# Texto extraído

O Advogado-Geral da União, Jorge Messias, está articulando um projeto para expandir os poderes da Advocacia-Geral da União (AGU) sobre o Banco Central e diversas autarquias federais. A iniciativa surge em um momento estratégico para Messias, logo após sua indicação para uma vaga no Supremo Tribunal Federal (STF) ter sido rejeitada pelo Senado.
A proposta visa conferir à AGU uma atuação mais incisiva em questões jurídicas e administrativas que envolvem esses órgãos de natureza independente. Atualmente, entidades como o Banco Central possuem um grau significativo de autonomia, incluindo a gestão de seus próprios quadros jurídicos ou consultorias especializadas, em linha com a necessidade de isenção em suas atividades regulatórias e econômicas.
A movimentação ocorre poucas semanas após o revés sofrido por Jorge Messias na sabatina do Senado, onde não obteve apoio suficiente para sua aprovação ao STF. Analistas políticos observam a articulação como um esforço para fortalecer a institucionalidade da AGU sob sua gestão e, possivelmente, reafirmar sua influência no cenário jurídico e político do governo.
A eventual aprovação de tal projeto poderia redefinir o relacionamento jurídico entre a AGU e instituições cruciais para a estabilidade econômica e regulatória do país. No caso do Banco Central, a ampliação dos poderes da Advocacia-Geral da União levanta debates sobre a preservação de sua autonomia técnica e operacional, pilar fundamental para a condução da política monetária e para a confiança dos mercados.
Para as demais autarquias, cujas missões variam desde a fiscalização de setores específicos até a gestão de políticas públicas, a mudança representaria uma centralização de suas defesas e assessorias jurídicas, com potenciais impactos na agilidade e especialização da atuação. O debate sobre os méritos e as consequências dessa reestruturação promete ocupar espaço relevante no Congresso Nacional e nos círculos jurídicos.

# Sobre a tarefa
Reproduza um trecho do texto sobre a AGU: comece pelas palavras que contêm "O Advogado-Geral da" e pare depois de "regulatórias e econômicas.". Os itens não entram nesta tarefa.

# Dados registrados
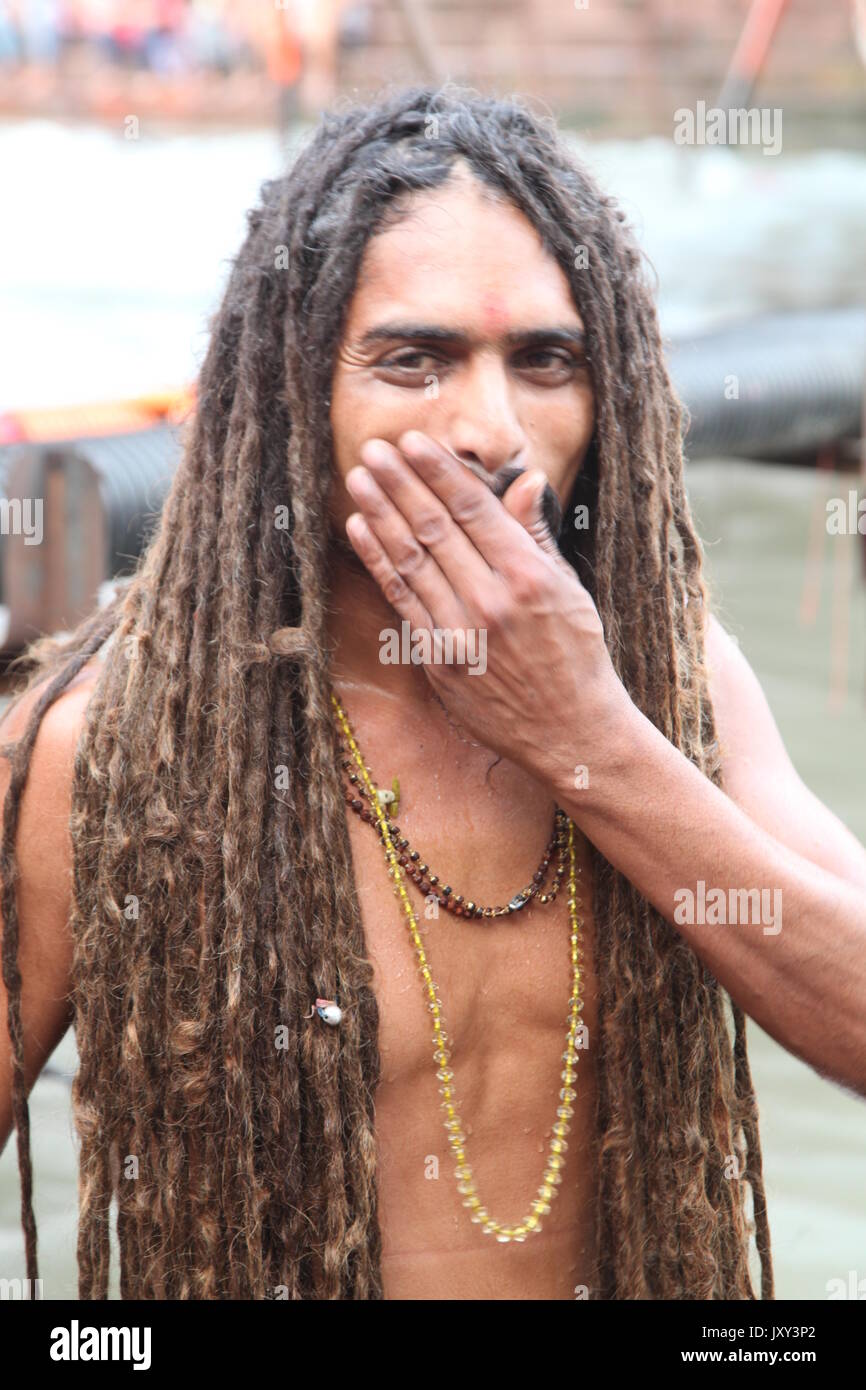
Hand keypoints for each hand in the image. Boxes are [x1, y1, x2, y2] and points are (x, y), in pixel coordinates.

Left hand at [342, 429, 626, 780]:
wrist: (571, 731)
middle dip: (400, 482)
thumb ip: (536, 534)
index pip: (473, 509)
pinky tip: (360, 529)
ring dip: (379, 513)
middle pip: (434, 527)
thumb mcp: (569, 589)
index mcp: (528, 576)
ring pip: (410, 559)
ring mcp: (460, 632)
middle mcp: (491, 601)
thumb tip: (525, 479)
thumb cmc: (575, 655)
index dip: (438, 471)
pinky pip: (401, 600)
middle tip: (373, 448)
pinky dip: (378, 561)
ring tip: (358, 478)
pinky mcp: (438, 660)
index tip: (413, 441)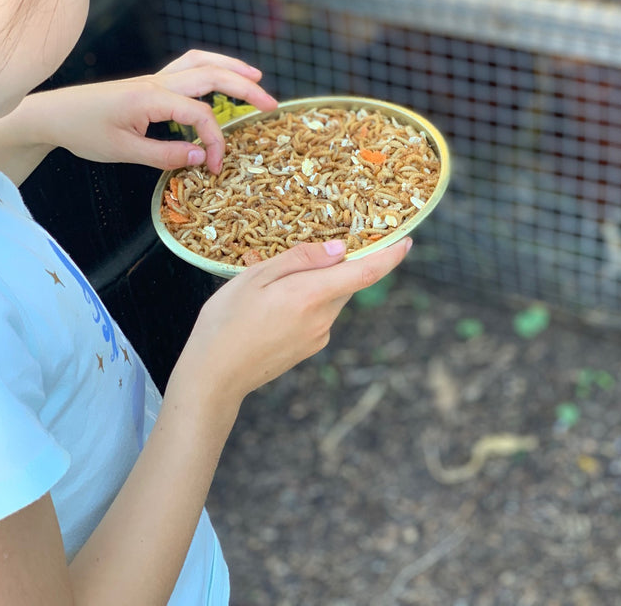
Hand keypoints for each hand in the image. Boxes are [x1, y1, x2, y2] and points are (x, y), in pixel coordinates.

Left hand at [31, 49, 277, 173]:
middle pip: (211, 76)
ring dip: (232, 67)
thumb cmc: (84, 131)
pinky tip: (223, 75)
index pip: (200, 114)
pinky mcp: (152, 83)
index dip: (215, 141)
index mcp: (151, 99)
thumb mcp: (122, 152)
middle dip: (245, 88)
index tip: (215, 167)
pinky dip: (212, 66)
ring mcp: (155, 79)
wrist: (54, 113)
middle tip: (270, 105)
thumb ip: (164, 155)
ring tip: (256, 77)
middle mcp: (158, 83)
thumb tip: (201, 156)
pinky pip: (189, 65)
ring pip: (201, 62)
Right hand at [172, 236, 411, 416]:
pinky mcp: (308, 349)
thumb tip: (340, 250)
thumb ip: (300, 260)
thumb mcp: (255, 277)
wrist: (212, 378)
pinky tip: (271, 306)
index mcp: (310, 296)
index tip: (408, 241)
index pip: (364, 273)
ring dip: (314, 284)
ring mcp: (317, 338)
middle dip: (333, 265)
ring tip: (270, 285)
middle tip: (298, 256)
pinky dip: (305, 302)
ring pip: (329, 298)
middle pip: (344, 282)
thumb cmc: (226, 321)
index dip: (390, 256)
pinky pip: (317, 315)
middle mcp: (322, 319)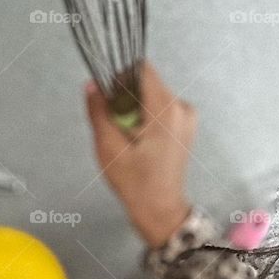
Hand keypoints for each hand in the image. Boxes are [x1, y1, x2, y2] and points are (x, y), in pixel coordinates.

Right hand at [86, 62, 195, 247]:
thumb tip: (91, 85)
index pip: (141, 70)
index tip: (110, 103)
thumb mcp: (108, 149)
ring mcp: (187, 116)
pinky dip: (146, 119)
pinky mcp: (185, 124)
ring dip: (135, 112)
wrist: (159, 209)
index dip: (120, 81)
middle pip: (146, 84)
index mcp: (166, 110)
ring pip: (151, 97)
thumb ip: (99, 113)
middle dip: (126, 101)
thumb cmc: (136, 184)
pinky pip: (160, 109)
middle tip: (119, 132)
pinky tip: (140, 143)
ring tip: (130, 142)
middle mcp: (182, 107)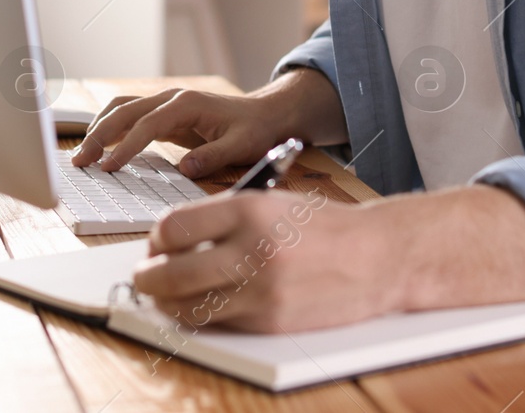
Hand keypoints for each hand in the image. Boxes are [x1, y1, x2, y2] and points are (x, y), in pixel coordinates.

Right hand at [70, 69, 345, 176]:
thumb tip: (185, 168)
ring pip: (121, 109)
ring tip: (82, 156)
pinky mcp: (164, 115)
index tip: (109, 168)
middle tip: (81, 163)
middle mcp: (171, 98)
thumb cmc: (256, 129)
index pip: (146, 125)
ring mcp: (165, 104)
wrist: (267, 114)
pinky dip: (109, 129)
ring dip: (98, 129)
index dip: (125, 147)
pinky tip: (99, 148)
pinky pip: (129, 117)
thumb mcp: (242, 145)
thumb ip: (214, 156)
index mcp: (187, 104)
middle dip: (99, 136)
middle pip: (124, 112)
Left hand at [131, 188, 390, 331]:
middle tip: (144, 275)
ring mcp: (261, 291)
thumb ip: (224, 217)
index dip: (156, 238)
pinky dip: (202, 316)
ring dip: (166, 303)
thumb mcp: (273, 202)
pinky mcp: (270, 322)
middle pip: (170, 273)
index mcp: (249, 210)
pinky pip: (218, 323)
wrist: (379, 256)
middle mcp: (252, 250)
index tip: (156, 243)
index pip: (174, 227)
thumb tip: (173, 239)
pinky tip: (202, 306)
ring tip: (165, 295)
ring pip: (187, 307)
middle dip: (147, 277)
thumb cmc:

# Resposta escrita
O Advogado-Geral da União, Jorge Messias, está articulando um projeto para expandir os poderes da Advocacia-Geral da União (AGU) sobre o Banco Central e diversas autarquias federais. A iniciativa surge em um momento estratégico para Messias, logo após sua indicação para uma vaga no Supremo Tribunal Federal (STF) ter sido rejeitada pelo Senado.
A proposta visa conferir à AGU uma atuação mais incisiva em questões jurídicas e administrativas que envolvem esses órgãos de natureza independente. Atualmente, entidades como o Banco Central possuem um grau significativo de autonomia, incluindo a gestão de seus próprios quadros jurídicos ou consultorias especializadas, em linha com a necessidade de isenção em suas atividades regulatórias e econômicas.